__RECORDS FOR THE TASK__
• • •

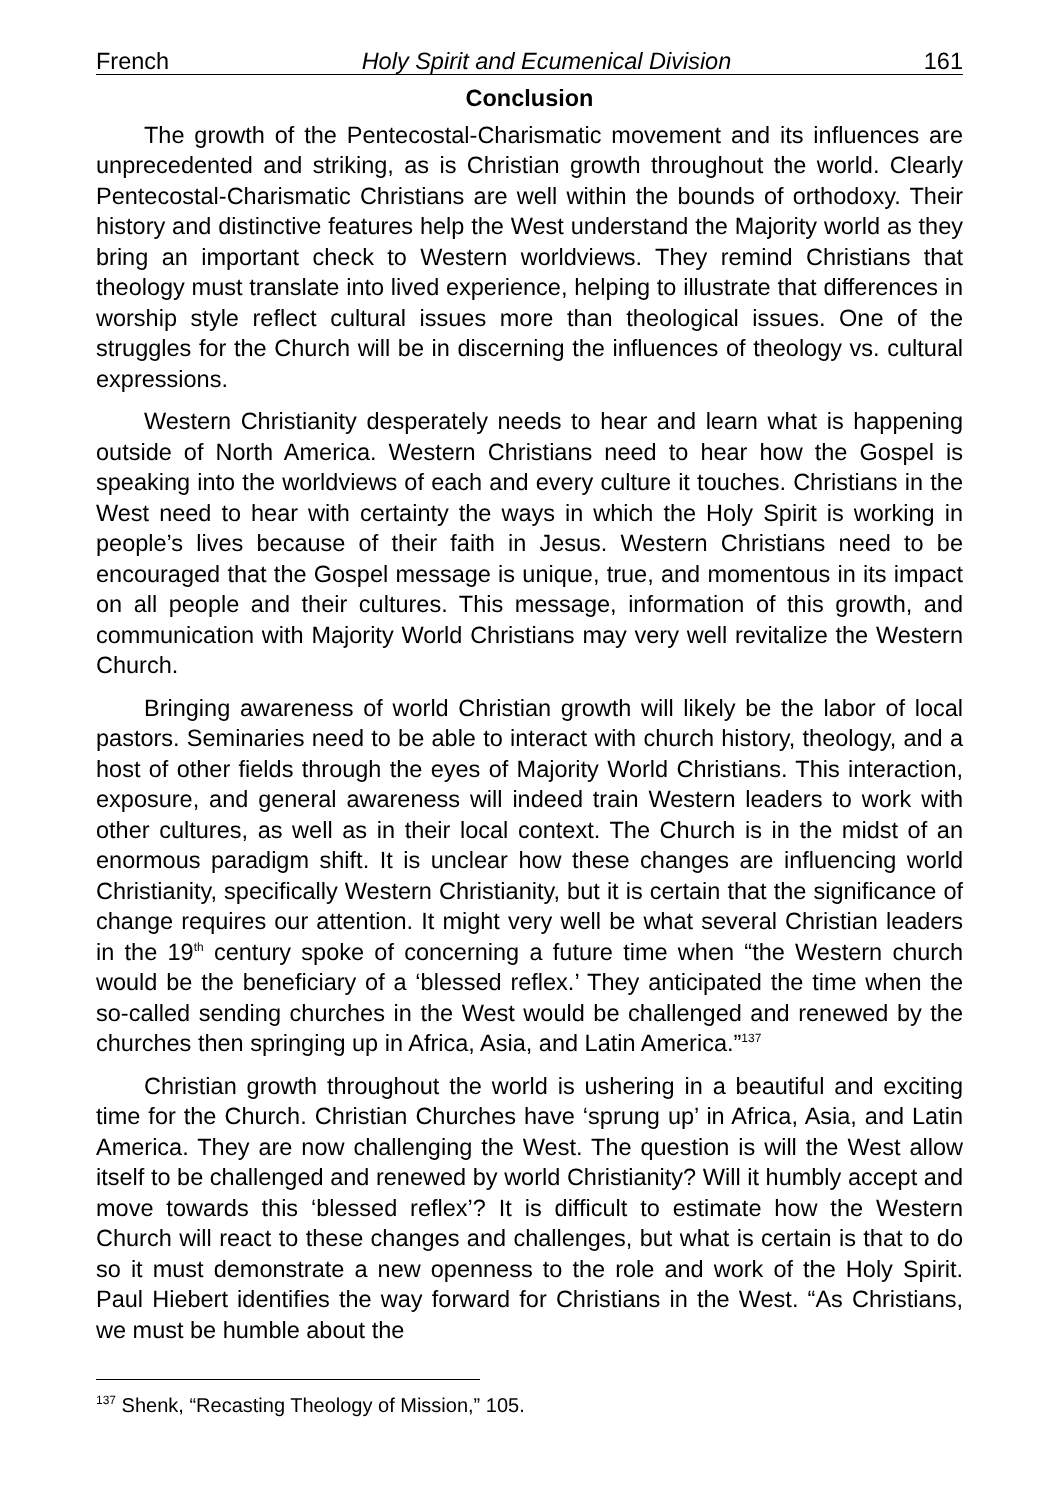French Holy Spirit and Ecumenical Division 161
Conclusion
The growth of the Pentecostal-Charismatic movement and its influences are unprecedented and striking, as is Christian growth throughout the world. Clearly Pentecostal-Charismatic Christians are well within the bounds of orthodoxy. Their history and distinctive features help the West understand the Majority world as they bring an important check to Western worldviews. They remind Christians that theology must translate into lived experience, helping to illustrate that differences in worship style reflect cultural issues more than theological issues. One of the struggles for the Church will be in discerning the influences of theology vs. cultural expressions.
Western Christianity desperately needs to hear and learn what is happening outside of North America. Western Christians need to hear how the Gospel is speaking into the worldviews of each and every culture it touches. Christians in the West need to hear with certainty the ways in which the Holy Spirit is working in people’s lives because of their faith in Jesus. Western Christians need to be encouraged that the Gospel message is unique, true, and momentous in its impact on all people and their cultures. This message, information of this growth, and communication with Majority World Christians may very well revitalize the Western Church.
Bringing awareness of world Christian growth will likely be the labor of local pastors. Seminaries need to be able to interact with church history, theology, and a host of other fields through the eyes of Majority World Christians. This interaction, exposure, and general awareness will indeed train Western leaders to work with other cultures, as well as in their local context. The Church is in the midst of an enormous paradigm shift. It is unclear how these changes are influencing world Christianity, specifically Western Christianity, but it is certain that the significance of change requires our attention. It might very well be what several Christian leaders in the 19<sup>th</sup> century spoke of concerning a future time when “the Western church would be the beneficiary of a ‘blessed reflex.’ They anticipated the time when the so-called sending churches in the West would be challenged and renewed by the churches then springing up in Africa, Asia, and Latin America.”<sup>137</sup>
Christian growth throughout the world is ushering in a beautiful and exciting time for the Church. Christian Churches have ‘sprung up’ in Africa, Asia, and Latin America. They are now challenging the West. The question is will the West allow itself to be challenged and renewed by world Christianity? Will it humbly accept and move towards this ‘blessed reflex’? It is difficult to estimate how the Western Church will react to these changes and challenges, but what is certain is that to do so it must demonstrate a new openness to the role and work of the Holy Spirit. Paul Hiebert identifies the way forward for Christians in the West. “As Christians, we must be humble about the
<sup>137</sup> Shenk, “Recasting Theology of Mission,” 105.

• • •

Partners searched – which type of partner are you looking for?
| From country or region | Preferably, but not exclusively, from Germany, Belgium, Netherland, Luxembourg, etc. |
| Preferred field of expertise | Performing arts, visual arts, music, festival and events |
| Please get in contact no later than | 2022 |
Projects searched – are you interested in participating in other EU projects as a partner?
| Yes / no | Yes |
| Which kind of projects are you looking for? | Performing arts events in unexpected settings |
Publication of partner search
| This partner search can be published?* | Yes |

• • •

Copy each line of the listing that carries the string "other".

Bringing awareness of world Christian growth will likely be the labor of local pastors. Seminaries need to be able to interact with church history, theology, and a host of other fields through the eyes of Majority World Christians. This interaction, exposure, and general awareness will indeed train Western leaders to work with other cultures, as well as in their local context. The Church is in the midst of an enormous paradigm shift. It is unclear how these changes are influencing world Christianity, specifically Western Christianity, but it is certain that the significance of change requires our attention. It might very well be what several Christian leaders in the 19<sup>th</sup> century spoke of concerning a future time when “the Western church would be the beneficiary of a ‘blessed reflex.’ They anticipated the time when the so-called sending churches in the West would be challenged and renewed by the churches then springing up in Africa, Asia, and Latin America.”<sup>137</sup>
Projects searched – are you interested in participating in other EU projects as a partner?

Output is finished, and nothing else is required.